Obama to meet Dalai Lama at White House on February 18

February 13, 2010

AFP
February 11, 2010

WASHINGTON - US President Barack Obama risked
angering China by announcing Thursday a meeting
next week with the Dalai Lama, just as he needs
Beijing's cooperation to pressure Iran over its nuclear ambitions.

Despite Chinese objections, Obama will meet the
exiled Tibetan leader in the Map Room at the
White House next Thursday, the president's
spokesman Robert Gibbs told reporters.

"The Dalai Lama is an internationally respected
religious leader. He's a spokesman for Tibetan
rights. The president looks forward to an
engaging and constructive meeting," Gibbs said.
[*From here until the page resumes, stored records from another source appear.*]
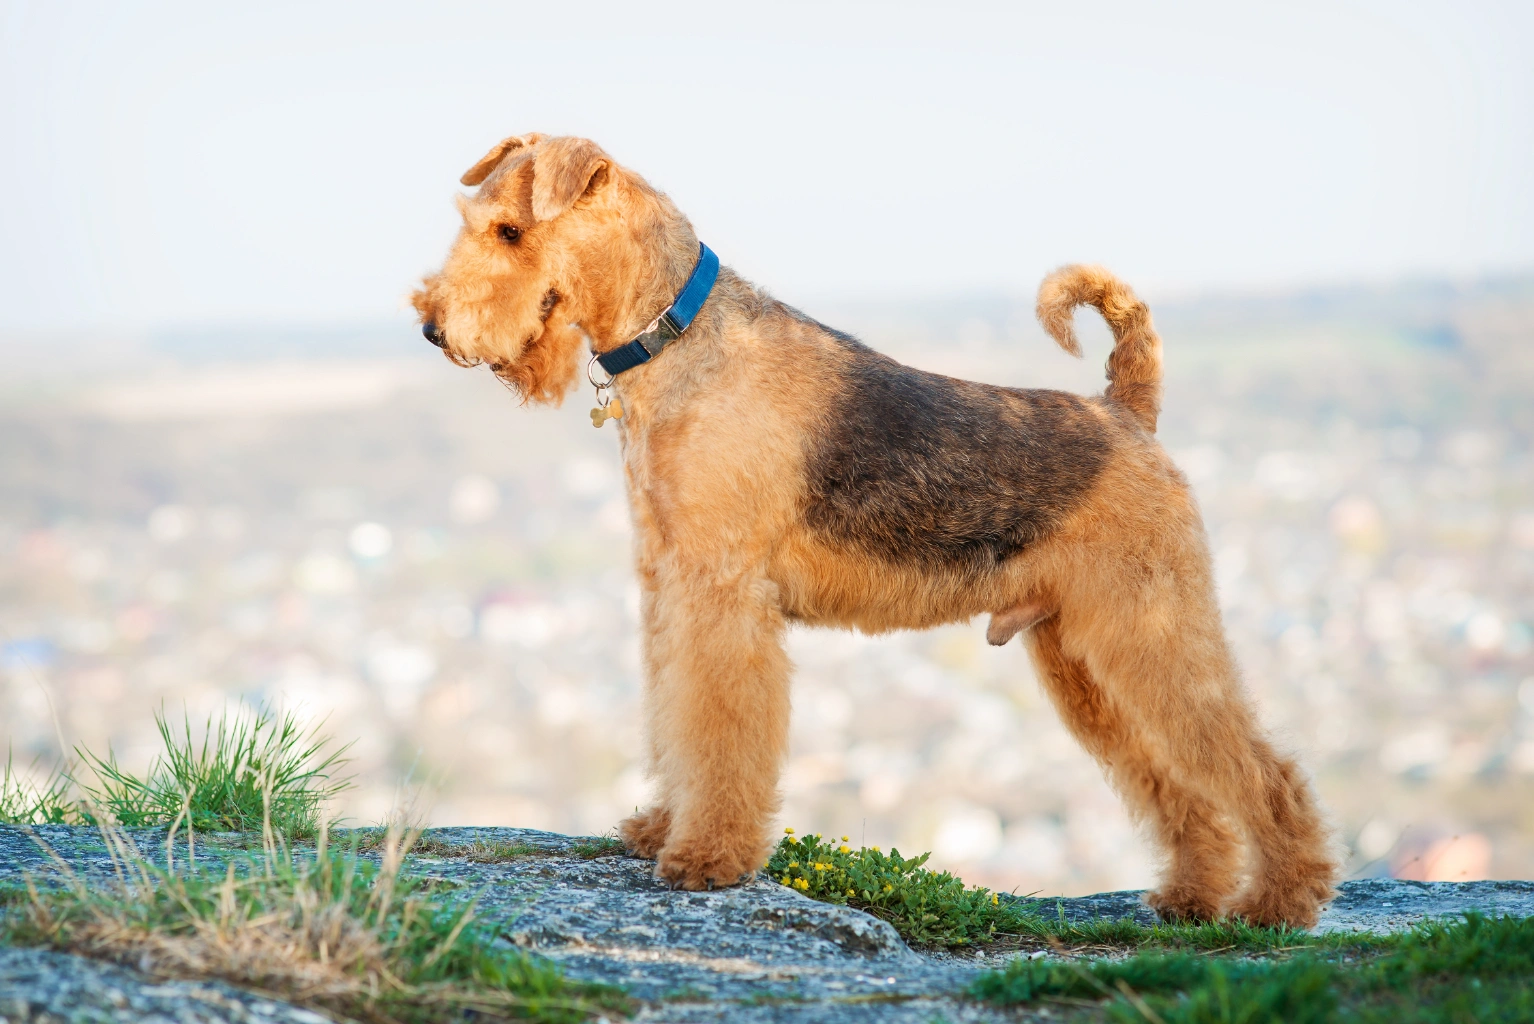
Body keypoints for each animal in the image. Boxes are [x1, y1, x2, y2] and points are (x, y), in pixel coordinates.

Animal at [414, 134, 1337, 925]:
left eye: (509, 229)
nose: (432, 326)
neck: (674, 336)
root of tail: (1126, 412)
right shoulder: (671, 586)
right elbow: (673, 714)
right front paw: (658, 828)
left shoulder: (721, 593)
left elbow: (716, 724)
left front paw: (707, 858)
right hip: (1084, 661)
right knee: (1181, 788)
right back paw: (1192, 894)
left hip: (1152, 631)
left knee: (1263, 772)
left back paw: (1279, 904)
Despite political pressure at home, Obama avoided
meeting the Dalai Lama when the Buddhist monk was
in Washington last year, in an apparent bid to
set relations off on a good foot with Beijing early in his presidency.
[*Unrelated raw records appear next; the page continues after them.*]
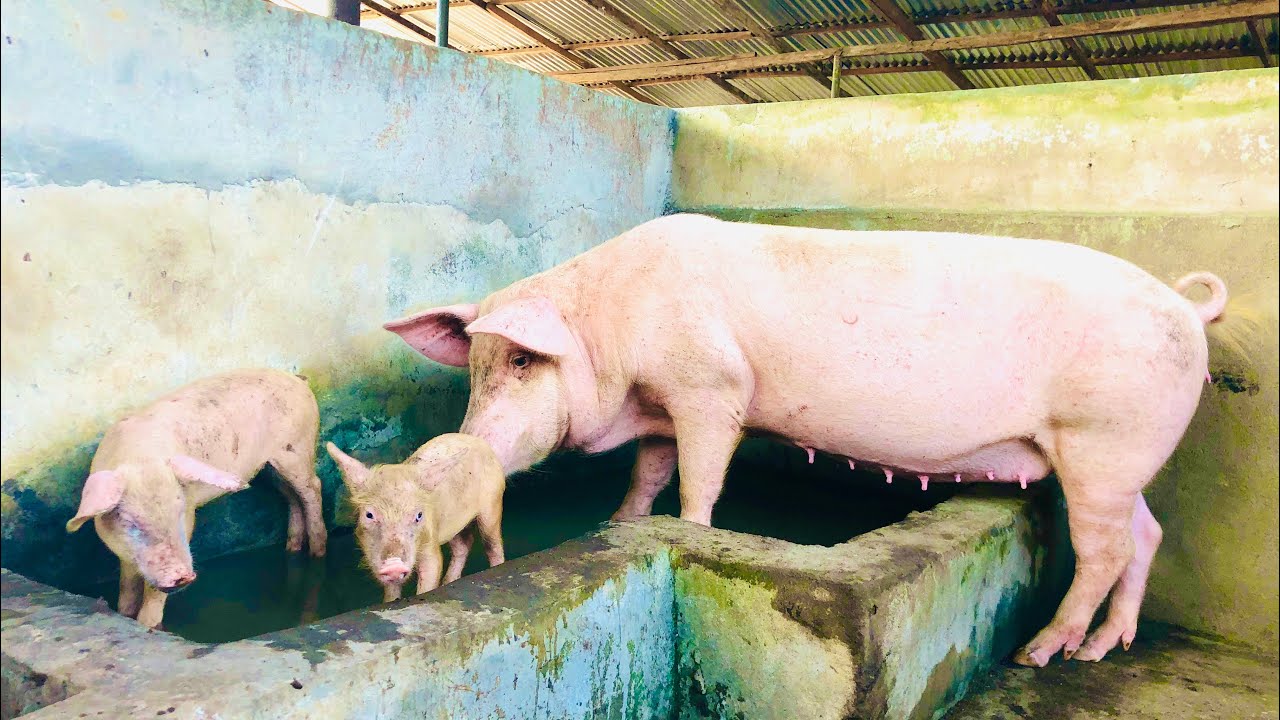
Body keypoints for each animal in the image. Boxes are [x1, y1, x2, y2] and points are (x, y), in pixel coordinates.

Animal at [65, 369, 328, 629]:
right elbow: (127, 585)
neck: (140, 460)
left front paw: (149, 626)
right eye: (131, 522)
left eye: (179, 511)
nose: (182, 575)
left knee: (312, 487)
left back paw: (317, 552)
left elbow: (152, 593)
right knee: (292, 497)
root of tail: (298, 380)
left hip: (297, 449)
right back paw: (292, 548)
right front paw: (124, 614)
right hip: (270, 466)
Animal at [325, 433, 506, 602]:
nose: (394, 565)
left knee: (492, 545)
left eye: (418, 515)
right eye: (369, 514)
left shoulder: (430, 543)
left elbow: (432, 570)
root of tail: (478, 441)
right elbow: (391, 591)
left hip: (492, 502)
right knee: (464, 544)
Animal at [383, 213, 1230, 667]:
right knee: (1145, 534)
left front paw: (689, 530)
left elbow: (700, 481)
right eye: (477, 367)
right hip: (1119, 460)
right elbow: (648, 475)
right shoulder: (663, 407)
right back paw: (1104, 647)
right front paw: (617, 524)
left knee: (1104, 549)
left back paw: (1041, 651)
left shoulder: (712, 387)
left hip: (1102, 439)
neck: (615, 332)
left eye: (523, 361)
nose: (462, 448)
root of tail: (1187, 310)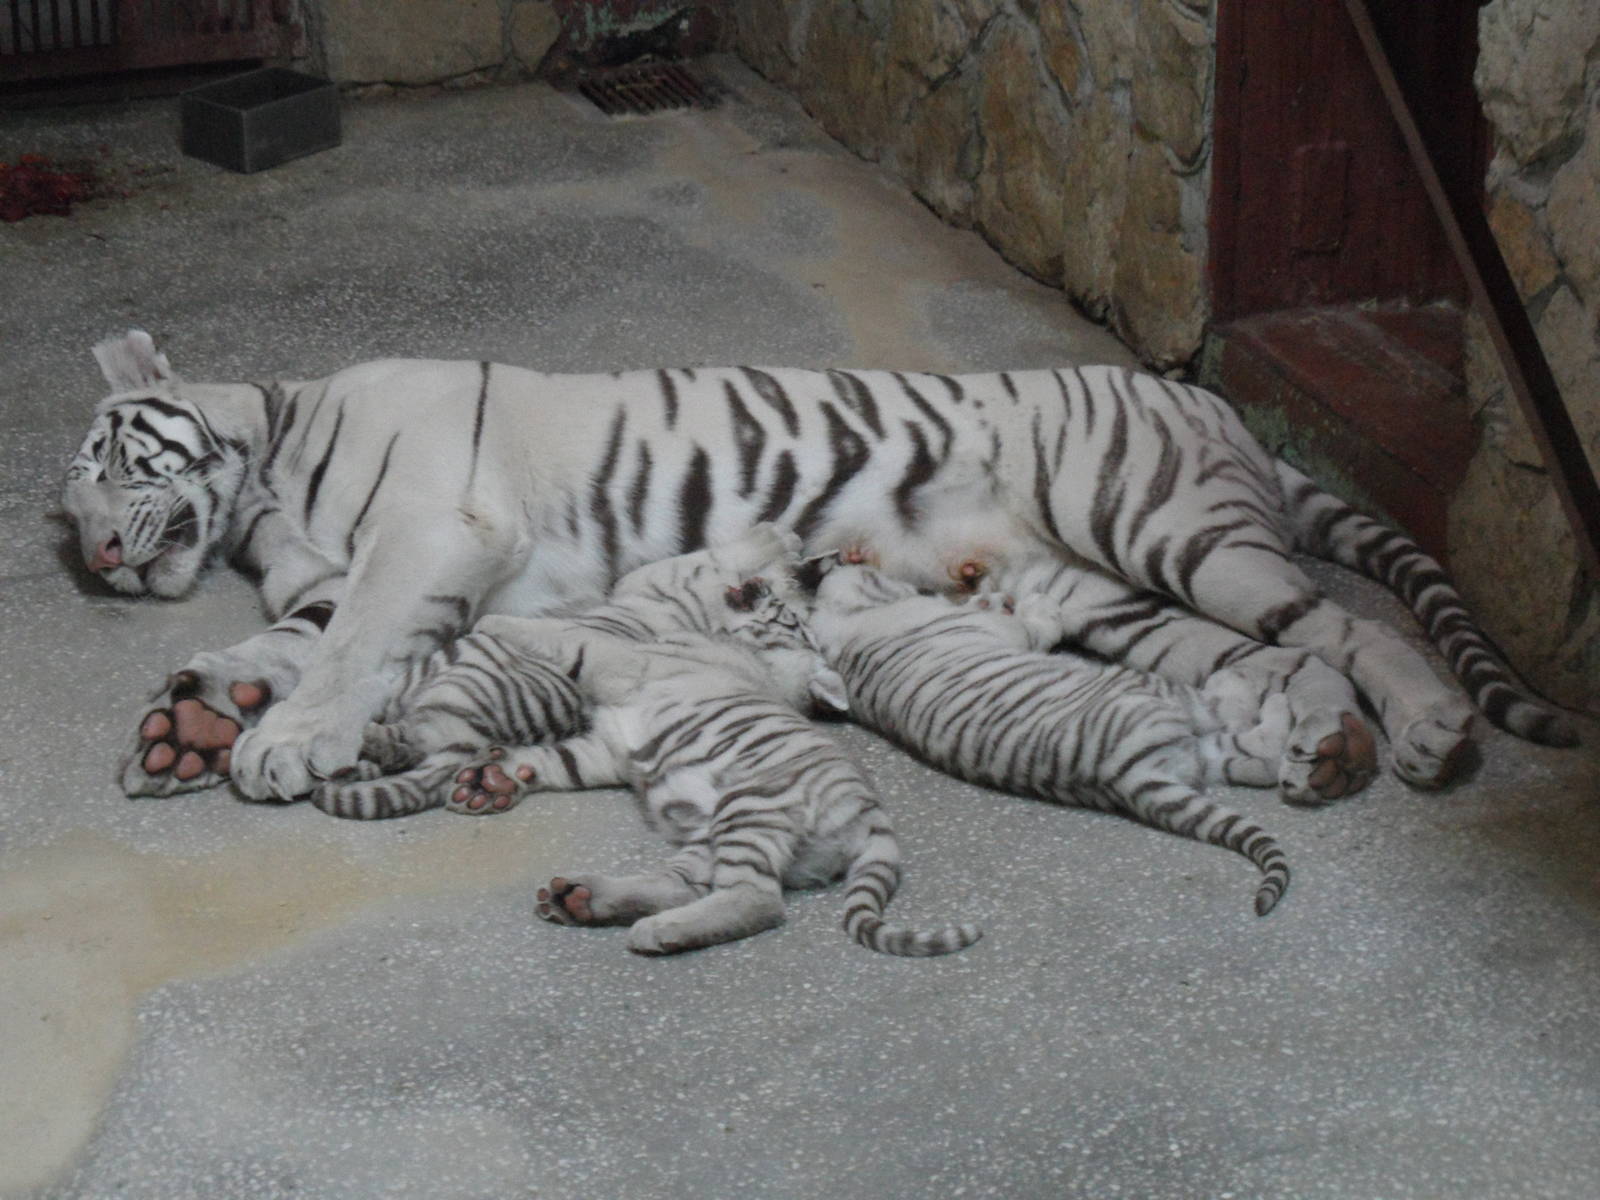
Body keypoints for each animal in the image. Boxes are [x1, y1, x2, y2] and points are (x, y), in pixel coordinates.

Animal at [310, 524, 811, 820]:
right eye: (785, 611)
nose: (773, 586)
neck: (708, 617)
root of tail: (462, 746)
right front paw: (782, 543)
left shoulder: (660, 577)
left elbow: (716, 552)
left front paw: (776, 539)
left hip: (438, 688)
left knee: (412, 736)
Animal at [447, 581, 981, 958]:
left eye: (789, 613)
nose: (761, 582)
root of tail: (874, 817)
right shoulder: (609, 747)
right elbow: (556, 761)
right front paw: (493, 781)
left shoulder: (620, 661)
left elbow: (565, 636)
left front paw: (490, 621)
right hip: (708, 837)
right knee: (682, 884)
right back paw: (581, 900)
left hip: (752, 806)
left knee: (759, 900)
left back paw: (657, 931)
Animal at [806, 558, 1294, 915]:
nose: (851, 558)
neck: (846, 631)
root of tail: (1128, 776)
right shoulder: (1005, 633)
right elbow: (1036, 625)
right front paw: (1038, 603)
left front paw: (995, 598)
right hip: (1148, 690)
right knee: (1230, 711)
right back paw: (1256, 687)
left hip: (1199, 750)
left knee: (1256, 759)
Obama, however, told Chinese leaders during his
trip to Beijing in November that he planned to
meet with the Dalai Lama, who is widely respected
in the United States but branded a separatist by Beijing.

Next week's meeting comes at a time when
relations have already soured over the sale of a
6.4-billion-dollar package of US weapons to
Taiwan, which Beijing regards as a Chinese
territory to be reunified by force if necessary.

And Obama knows Chinese support is vital if he is
to succeed in winning united backing at the UN
Security Council for the tough regime of
sanctions he wants to impose on Iran for stepping up its suspect nuclear work.

Gibbs, however, sought to play down the discord.

"We think we have a mature enough relationship
with the Chinese that we can agree on mutual
interests, but also have a mature enough
relationship that we know the two countries...
are not always going to agree on everything."

China is a veto-wielding member of the Security
Council and has hesitated to step up pressure on
Iran, which insists that its sensitive uranium
enrichment work is for peaceful civilian purposes.

US and Chinese relations have also been strained
over Internet censorship, with Google threatening
to leave the fast-growing market over
cyberattacks against the email accounts of rights activists.

Beijing said last week it "resolutely opposes"
the planned visit by the Dalai Lama, who fled
Tibet into exile in India in 1959, especially any meetings with US leaders.

The Dalai Lama, 74, fled his homeland after a
failed uprising against Chinese rule. That came
nine years after Chinese troops were sent to take control of the region.

Since the 2008 round of talks, China has
maintained a tough crackdown in Tibet launched
following a wave of anti-Chinese unrest that
erupted in March of that year and which Beijing blamed on the Dalai Lama.

Several people have reportedly been executed for
their roles in the violence, and last month China
named a military veteran, Padma Choling, as Tibet's new governor.